Candidate: Enrique Espina Gonzalez
Title: Distributed Secondary Control Applied to Hybrid AC/DC Microgrids
Date: December 11, 2020
Time: 2:30 PM
Place: REMOTE ATTENDANCE
Supervisor(s): Kazerani, Mehrdad - Simpson-Porco, John (Adjunct)
This Ph.D. proposal consists of the study of distributed secondary control strategies for hybrid ac/dc-microgrids. The utilization of Interlinking Converters to manage the energy exchange between the ac-side and the dc-side of the microgrid is also considered, as well as the incorporation of these converters to the distributed communication network and, hence, to the secondary control loop. The hybrid ac/dc-microgrid achieves a more secure operation due to the strengthening against single-point failures and improve its plug-and-play capability. Additionally, the absence of a central controller helps to improve the modularity of the microgrid due to the proposed distributed controllers do not need to know the variables of all the microgrid (i.e. the communication network is simplified), they only need to have some information from their nearest neighbours to achieve an accurate power-sharing of the units on both sides and a good voltage (for both sides) and frequency (for ac-side) regulation.

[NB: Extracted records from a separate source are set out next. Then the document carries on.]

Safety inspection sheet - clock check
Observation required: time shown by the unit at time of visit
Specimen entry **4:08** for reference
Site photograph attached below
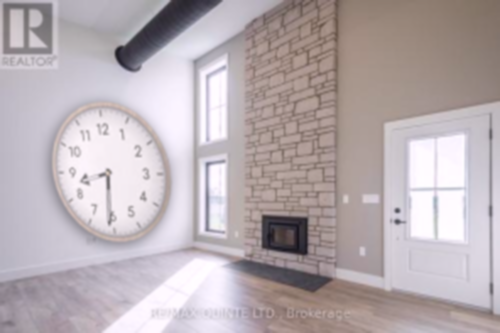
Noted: **8:31**
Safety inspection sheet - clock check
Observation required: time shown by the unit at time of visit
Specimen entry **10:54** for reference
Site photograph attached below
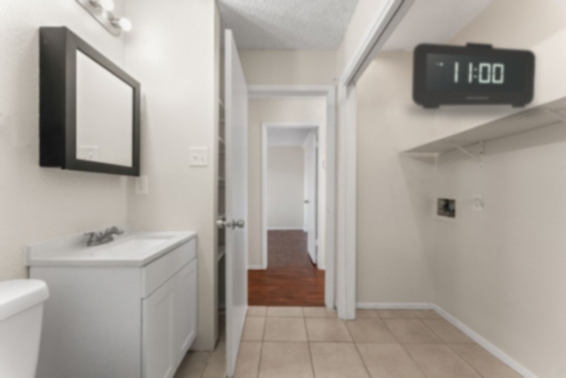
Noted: **11:00**
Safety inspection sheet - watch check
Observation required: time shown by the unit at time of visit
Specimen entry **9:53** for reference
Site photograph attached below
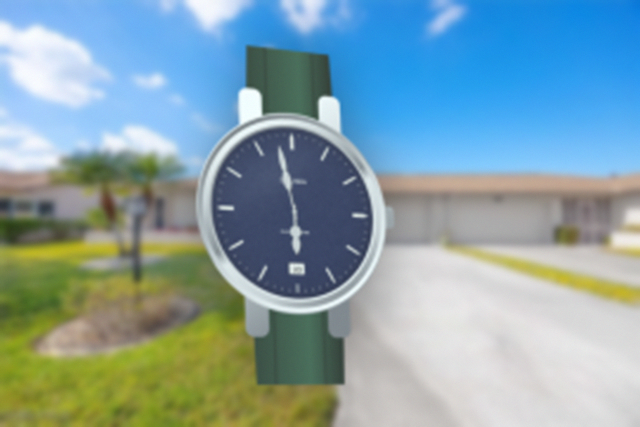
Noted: **5:58**
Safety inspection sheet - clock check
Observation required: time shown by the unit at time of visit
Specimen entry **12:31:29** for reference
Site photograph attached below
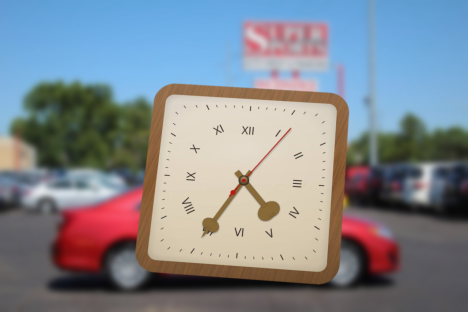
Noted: **4:35:06**
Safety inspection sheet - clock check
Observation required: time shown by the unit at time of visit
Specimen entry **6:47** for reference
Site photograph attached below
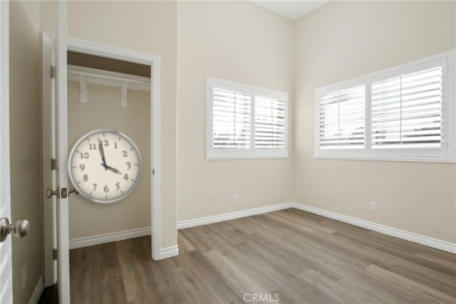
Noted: **3:58**
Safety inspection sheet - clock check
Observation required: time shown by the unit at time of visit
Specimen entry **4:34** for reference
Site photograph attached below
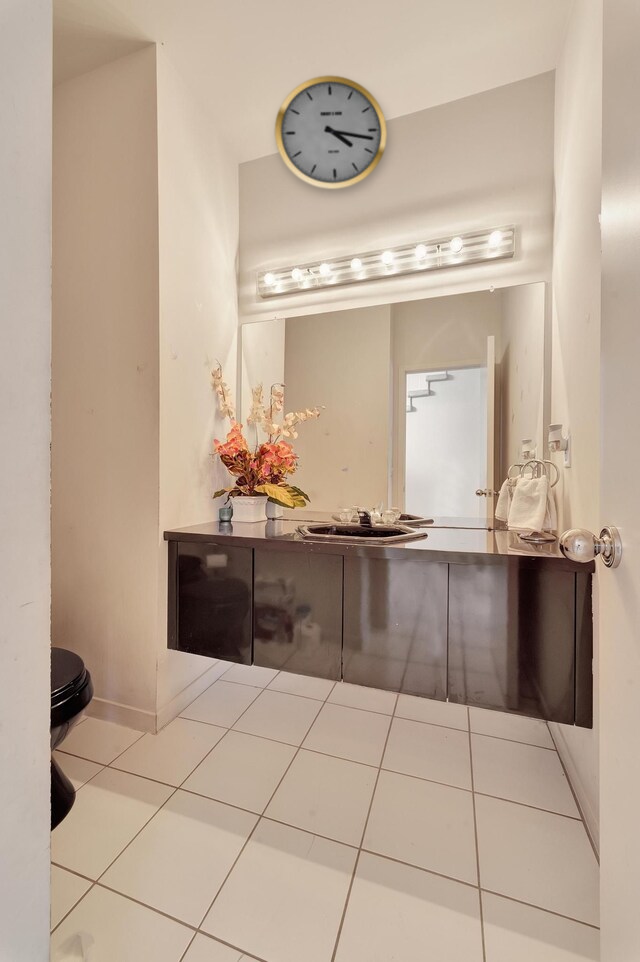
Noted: **4:17**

Secondary control strategies in hybrid ac/dc-microgrids have been conventionally designed independently for each side of the microgrid, neglecting the interaction between the ac and dc sides due to the power transferred through the interlinking converter. This has a negative effect on the power-sharing and dynamic response of the system. The proposed control scheme simultaneously regulates ac-voltage magnitude and frequency, as well as the dc-voltage magnitude, by including the interlinking converters in the control strategy via a distributed consensus approach. This improves the power-sharing accuracy and secondary control restoration of the variables in both ac and dc sides of the microgrid.